Tools & Services

Exploring Preact with React

The new Progressive Web App classification has everyone interested in their bundle sizes. I create apps using the create-react-app CLI all the time, because I don’t want to have to think about configuration and set up when starting a new app. My choice for convention over configuration has now got me considering the trade-offs, the create-react-app CLI is enough to build an application quickly but is is also necessary to have a fast and reliable application that loads on 2G networks.

My trade-off has me considering options in my configuration to improve my webpack config for a better bundle size, however I’ve also considered the need to use all of React. Starting a create-react-app already starts you at 45KB, without Redux, or react-router. Knowing this I have been researching using Preact as a smaller alternative.

What is Preact?

Preact is a 3KB alternative to native React. This is accomplished mostly in part to lightening up the original React API and removing the Synthetic Events, PropType validations, and the ability call React.Children. React provides an optional add-on called, preact-compat if any of the before mentioned features are needed.

Set up Preact

Setting up Preact is simple and only requires a few steps, first of which is installing Preact via npm (of course you can use yarn as well).

npm i preact preact-compat

If you are adding Preact to an existing library, you will need to add preact-compat, which includes the bare minimum to mirror the ReactDOM. This comes with some weight and will increase the original Preact 3KB bundle by an additional 2KB (total 5KB).

You will also need to add a Preact alias to your webpack, basically stating everywhere you are importing React, you are actually importing Preact. This is some clever trickery and works rather well.

// webpack.config.js

resolve: {
  alias: {
    "react":"preact-compat",
    "react-dom":"preact-compat"
  }
}

Compare bundle sizes with Preact

Starting an app with create-react-app already starts you at 45.91KB, React by itself is 39KB. I personally checked out the netlify-ui and it is 5.31MB w/Preact added it is 4.6MB — that’s a significant decrease!

As of January 2017, we have not switched to Preact, but it is tempting.

Performance

Performance is a weird moving target, so I only picked one metric to compare the Netlify application and that was the Perceptual Speed Index (PSI). Using the lighthouse tool, I was able to the Netlify React application’s PSI from almost 5800ms to the Preact’s 301ms.

Preact trade-offs

To keep the bundle size small, there are obvious things missing like ReactCSStransitionGroup (note: there is a fix for this).

It is also fair to consider that Preact is an offshoot of the main React project and not managed by any of Facebook’s open source groups. Preact is an open source project that needs to keep up with changes with React and there is a chance it may not be able to do that consistently. With that being said, you can always drop into the repository on GitHub to help keep the project up to date.

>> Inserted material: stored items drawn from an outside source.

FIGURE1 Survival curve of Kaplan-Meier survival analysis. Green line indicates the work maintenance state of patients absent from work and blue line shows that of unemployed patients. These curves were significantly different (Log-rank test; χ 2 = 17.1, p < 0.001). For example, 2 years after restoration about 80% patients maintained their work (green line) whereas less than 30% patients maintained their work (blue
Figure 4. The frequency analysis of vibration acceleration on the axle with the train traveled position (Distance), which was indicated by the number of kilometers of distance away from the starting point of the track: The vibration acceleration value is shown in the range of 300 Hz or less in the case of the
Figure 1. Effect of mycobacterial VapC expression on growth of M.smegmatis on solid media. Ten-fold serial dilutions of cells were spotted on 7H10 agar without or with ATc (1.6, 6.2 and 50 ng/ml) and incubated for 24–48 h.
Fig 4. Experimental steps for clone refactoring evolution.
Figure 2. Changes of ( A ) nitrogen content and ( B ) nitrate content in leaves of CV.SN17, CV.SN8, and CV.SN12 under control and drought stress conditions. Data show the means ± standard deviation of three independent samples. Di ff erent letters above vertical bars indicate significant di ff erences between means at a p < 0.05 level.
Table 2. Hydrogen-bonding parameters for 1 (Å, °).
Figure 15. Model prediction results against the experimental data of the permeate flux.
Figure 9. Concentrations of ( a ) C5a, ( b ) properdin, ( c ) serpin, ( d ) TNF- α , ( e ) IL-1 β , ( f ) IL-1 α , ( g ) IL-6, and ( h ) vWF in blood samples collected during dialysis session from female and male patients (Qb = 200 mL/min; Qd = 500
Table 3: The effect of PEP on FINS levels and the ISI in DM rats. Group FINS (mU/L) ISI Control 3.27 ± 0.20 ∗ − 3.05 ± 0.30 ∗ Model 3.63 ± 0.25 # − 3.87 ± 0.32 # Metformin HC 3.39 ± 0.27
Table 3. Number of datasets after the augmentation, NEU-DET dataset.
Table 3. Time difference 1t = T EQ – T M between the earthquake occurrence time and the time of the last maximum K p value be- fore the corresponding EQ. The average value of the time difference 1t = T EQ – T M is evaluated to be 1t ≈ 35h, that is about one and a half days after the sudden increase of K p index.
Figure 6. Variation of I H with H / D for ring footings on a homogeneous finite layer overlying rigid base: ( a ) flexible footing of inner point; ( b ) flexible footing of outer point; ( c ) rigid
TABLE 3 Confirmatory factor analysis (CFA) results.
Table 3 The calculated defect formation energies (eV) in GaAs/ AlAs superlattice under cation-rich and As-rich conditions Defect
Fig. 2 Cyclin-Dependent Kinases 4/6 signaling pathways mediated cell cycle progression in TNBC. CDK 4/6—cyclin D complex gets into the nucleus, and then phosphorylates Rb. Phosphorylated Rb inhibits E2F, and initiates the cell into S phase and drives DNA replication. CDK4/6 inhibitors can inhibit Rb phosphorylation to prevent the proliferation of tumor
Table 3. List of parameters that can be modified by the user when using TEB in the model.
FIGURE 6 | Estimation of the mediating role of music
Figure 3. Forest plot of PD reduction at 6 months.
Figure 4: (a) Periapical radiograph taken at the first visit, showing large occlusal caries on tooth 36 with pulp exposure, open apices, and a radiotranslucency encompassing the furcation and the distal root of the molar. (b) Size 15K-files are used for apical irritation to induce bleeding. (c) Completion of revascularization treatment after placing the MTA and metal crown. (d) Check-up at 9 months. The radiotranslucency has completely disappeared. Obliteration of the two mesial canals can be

Facebook is also actively working on the Fiber update, which is a project to make React a lower level API as an effort to removed the cruft and decrease its build size. You can keep track of that project at isfiberreadyyet.com.

Try it today

With that being said Preact gives you a lot of quick wins to build a small, fast, web app. Preact also has an official boilerplate to help you get started rather quickly, I recommend you consider using it to start your next project on Netlify.